Разумеется, этот факт не ускользнул от Милдред; и она невольно выразила ему свое удивление.
— Хотя в моих глазах каждое судно не лишено своей приятности, — сказала она, — но ваши суда, сэр Блюуатер, имеют какую-то особую прелесть.
— Потому, моя милая наблюдательница, что они, действительно, необыкновенно хороши. Сэр Джервез так же мало терпит в своей эскадре дурное судно, как пэр дурную жену, если она не чрезмерно богата.
— Да, я не раз слышала, что мужчины в этом случае легко теряют свои сердца, но я не знала, что они так откровенно в этом сознаются, — сказала, смеясь, Милдред.
— Вероятно, эта истина передана вам вашей матушкой, — отвечал контр-адмирал призадумавшись. — Я желал бы, мой милый друг, иметь с вами те же отношения, какие предоставлены одним только близким родственникам, — тогда я осмелился бы дать вам маленький совет. Я никогда еще не чувствовал столь сильного желания предостеречь невинное создание от угрожающей ему опасности, как в эту минуту. О, если бы я имел подобную смелость!
— Мне кажется, адмирал, что не смелость, а долг каждого благородного человека предупредить ближнего об опасности, которая известна ему и неизвестна тому, кому она угрожает.
— Так слушайте же, что я буду говорить вам, и не прерывайте слов моих, если они будут слишком смелы, потому что это не апелляция к вашему сердцу, но предосторожность не отдавать его. Я решительно уверен, что молодой человек, который у меня в виду, только показывает вид, будто обожает вас.
— Показывает вид, будто обожает меня! К чему же, сэр, кому бы то ни было обнаруживать ко мне такие чувства. Я не знатна, не богата и, следовательно, не могу никому внушить низкого притворства, которое в этом случае было бы так бесполезно.
— О, если бы в самом деле было бесполезно увлекать в свои сети одно из лучших созданий Англии! Но оставим это. Я ненавижу двусмысленностей и потому скажу вам прямо, что мой намек относился к господину Вичекомбу.
— К господину Вичекомбу, сэр Блюуатер! — воскликнула Милдред, и старый моряк чувствовал, как она затрепетала всем телом. — Нет, ваша предосторожность не должна была относиться к человеку, подобному господину Вичекомбу.

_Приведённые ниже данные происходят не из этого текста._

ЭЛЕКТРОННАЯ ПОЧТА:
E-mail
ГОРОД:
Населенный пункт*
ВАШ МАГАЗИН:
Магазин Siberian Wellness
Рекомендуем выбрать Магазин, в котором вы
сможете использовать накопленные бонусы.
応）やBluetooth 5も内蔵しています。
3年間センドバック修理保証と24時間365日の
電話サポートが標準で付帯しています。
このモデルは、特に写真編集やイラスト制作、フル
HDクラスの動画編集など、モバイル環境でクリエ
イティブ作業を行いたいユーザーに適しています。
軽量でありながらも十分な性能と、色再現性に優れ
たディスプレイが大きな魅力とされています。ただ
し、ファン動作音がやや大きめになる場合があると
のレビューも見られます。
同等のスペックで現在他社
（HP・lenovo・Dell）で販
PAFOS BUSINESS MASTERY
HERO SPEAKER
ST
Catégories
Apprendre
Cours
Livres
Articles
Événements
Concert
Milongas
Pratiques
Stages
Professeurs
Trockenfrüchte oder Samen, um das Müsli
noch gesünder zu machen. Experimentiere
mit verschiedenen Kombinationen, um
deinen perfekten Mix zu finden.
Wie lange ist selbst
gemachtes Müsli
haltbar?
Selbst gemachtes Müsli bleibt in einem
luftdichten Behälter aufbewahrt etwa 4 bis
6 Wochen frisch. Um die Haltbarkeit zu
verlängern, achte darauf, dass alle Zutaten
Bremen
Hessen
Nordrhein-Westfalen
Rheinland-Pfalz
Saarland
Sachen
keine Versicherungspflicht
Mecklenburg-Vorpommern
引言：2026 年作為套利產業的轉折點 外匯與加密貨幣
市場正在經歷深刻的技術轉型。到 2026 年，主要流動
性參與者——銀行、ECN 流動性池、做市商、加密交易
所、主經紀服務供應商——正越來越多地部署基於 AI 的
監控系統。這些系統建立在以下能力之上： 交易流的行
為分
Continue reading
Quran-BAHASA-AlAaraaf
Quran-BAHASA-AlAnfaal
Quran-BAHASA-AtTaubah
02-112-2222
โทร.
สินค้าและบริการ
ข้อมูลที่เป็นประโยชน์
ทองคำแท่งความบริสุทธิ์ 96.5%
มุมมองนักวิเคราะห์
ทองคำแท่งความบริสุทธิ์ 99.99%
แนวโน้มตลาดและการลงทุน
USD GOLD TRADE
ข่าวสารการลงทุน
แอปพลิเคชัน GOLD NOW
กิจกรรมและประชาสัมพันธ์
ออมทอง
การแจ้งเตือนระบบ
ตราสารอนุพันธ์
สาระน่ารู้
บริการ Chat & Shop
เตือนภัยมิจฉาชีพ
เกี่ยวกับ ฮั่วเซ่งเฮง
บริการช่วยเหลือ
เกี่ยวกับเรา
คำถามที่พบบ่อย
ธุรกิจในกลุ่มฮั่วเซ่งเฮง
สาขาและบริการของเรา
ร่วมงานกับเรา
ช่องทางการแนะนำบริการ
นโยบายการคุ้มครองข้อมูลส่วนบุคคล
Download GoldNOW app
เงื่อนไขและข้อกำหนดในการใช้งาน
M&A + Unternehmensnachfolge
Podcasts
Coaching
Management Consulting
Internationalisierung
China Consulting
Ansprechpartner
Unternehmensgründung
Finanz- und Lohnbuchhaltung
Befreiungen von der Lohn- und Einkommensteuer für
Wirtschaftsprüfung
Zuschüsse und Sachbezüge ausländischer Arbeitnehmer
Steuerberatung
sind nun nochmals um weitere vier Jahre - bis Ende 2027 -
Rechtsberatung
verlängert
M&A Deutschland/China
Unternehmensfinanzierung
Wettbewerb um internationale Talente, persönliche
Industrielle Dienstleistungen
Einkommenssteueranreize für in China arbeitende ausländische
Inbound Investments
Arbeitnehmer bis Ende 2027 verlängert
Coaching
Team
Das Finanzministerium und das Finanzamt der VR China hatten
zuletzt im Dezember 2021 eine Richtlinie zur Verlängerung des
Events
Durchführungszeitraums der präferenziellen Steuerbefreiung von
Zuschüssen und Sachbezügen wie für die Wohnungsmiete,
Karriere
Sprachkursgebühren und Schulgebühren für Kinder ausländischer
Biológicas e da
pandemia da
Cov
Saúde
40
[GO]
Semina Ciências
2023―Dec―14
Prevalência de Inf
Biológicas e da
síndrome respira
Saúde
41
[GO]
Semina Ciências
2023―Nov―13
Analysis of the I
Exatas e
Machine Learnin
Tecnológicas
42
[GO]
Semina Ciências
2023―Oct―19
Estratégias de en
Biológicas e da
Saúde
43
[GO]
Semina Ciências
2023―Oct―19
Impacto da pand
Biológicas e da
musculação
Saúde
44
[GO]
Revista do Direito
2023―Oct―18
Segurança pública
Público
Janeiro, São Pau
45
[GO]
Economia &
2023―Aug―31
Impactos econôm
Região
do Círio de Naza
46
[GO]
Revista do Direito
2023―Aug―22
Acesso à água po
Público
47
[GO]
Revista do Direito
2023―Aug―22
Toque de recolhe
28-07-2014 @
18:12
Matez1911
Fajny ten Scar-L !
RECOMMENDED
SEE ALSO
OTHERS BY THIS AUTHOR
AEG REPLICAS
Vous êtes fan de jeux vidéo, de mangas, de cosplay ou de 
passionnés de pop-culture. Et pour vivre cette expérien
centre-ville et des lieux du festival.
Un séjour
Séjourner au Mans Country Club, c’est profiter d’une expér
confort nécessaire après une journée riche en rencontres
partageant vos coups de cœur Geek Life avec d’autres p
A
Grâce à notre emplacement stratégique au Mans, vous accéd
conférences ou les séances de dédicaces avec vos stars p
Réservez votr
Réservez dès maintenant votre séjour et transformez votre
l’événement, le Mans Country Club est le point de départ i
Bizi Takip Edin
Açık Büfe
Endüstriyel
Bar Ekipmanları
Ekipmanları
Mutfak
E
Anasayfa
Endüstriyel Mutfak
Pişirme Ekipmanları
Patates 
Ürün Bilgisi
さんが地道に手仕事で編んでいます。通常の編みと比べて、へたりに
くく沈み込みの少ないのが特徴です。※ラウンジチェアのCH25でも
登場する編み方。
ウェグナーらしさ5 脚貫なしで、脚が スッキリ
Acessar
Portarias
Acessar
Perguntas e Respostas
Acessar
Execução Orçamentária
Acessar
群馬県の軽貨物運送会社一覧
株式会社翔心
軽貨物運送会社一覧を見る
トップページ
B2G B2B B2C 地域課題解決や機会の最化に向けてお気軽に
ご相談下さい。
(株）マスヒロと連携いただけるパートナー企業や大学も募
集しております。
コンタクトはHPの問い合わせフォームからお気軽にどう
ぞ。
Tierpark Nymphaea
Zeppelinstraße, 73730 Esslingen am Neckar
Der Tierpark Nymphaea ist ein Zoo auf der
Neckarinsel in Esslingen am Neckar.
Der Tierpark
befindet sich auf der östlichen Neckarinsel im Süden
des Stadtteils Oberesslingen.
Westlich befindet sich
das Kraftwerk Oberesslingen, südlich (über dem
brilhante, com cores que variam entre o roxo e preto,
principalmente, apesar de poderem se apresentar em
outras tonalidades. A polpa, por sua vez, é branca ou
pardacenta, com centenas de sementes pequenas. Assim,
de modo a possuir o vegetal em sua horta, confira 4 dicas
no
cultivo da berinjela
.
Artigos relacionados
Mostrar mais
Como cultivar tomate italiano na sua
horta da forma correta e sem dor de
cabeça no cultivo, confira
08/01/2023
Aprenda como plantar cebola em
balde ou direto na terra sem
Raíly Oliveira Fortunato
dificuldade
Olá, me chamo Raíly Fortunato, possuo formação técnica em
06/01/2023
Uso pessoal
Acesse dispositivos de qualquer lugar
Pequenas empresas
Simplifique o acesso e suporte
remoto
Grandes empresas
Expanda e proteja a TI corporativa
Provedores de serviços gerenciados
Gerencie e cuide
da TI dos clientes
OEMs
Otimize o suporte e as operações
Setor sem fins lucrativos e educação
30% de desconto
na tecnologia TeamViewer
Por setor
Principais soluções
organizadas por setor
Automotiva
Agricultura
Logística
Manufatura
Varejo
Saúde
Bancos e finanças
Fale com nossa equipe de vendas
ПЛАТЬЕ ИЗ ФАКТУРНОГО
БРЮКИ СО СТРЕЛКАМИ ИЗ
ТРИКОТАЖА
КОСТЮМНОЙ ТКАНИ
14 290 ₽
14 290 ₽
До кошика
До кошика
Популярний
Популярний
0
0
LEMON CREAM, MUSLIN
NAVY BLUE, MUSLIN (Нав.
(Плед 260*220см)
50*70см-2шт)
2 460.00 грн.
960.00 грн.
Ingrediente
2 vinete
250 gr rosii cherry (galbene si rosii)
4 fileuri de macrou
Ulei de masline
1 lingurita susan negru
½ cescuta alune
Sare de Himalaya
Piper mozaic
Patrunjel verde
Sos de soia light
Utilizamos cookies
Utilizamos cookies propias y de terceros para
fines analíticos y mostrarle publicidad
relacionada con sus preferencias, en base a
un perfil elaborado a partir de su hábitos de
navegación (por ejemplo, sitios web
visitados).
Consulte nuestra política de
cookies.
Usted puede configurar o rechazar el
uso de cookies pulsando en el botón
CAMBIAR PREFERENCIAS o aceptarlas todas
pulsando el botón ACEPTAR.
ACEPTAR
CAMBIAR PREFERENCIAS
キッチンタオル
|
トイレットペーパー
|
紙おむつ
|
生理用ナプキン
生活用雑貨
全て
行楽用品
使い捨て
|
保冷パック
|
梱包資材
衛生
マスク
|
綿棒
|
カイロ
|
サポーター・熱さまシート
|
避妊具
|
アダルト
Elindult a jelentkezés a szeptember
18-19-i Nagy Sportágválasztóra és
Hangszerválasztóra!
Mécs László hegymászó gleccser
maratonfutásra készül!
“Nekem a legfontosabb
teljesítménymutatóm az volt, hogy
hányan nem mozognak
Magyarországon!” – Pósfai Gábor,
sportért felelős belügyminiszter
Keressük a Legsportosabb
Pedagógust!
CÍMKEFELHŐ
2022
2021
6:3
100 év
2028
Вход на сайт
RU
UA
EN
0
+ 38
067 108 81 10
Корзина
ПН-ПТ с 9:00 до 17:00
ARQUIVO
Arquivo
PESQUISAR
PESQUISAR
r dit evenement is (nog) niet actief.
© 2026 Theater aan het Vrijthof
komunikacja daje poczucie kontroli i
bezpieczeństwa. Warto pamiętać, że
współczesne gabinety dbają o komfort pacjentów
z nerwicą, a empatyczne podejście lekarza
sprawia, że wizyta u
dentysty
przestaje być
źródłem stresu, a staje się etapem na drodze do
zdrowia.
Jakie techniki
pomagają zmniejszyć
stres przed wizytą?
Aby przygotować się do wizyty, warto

— Таков уж свет, милая Милдред, и мы, старые моряки, волей или неволей часто это испытываем! Но я решился говорить правду, даже под опасением потерять навсегда вашу благосклонность, и потому скажу вам еще раз, что я никогда не встречал человека, который с первого раза произвел бы на меня такое неприятное впечатление, как господин Вичекомб.
При этих словах Милдред невольно и как бы бессознательно освободила свою руку из рук Блюуатера и, казалось, была поражена при мысли о той откровенности с чужим человеком, которая позволяла ему так резко опорочивать ее испытанного друга.
— Мне очень жаль, сэр, — сказала она с заметной холодностью, — что у вас такое невыгодное мнение о человеке, который заслужил здесь всеобщую любовь и уважение.
— Вижу, что мне приходится делить участь, общую всем незваным советникам, но я виню себя только за свою излишнюю смелость, милая Милдред. Я не люблю господина Вичекомба, этого вашего поклонника. Что же касается до всеобщего уважения, о котором вы говорите, то оно так естественно в людях, видящих в нем богатого наследника, что я его ровно ни во что ни ставлю.
— Богатого наследника! — повторила Милдред с обыкновенной приятностью своего голоса и снова взяла руку адмирала, которую за минуту так неожиданно бросила. — Уж не говорите ли вы о господине Томе Вичекомбе, племяннике сэра Вичерли?
— О ком же другом я мог говорить? Разве не он был сегодня целый день вашей тенью? Его внимание к вам так явно, что он, кажется, вовсе не считает нужным скрывать того, что ищет вашей руки.
— Неужели это так сильно вас поразило, сэр? Признаюсь вам, я на это смотрю совсем другими глазами. Мы так хорошо знакомы в Вичекомб-Холле, что нам кажется, будто вся эта фамилия должна быть одинаково к нам расположена с сэром Вичерли. Но справедливо ли ваше предположение или нет, а господин Том Вичекомб никогда не был и не будет моей симпатией.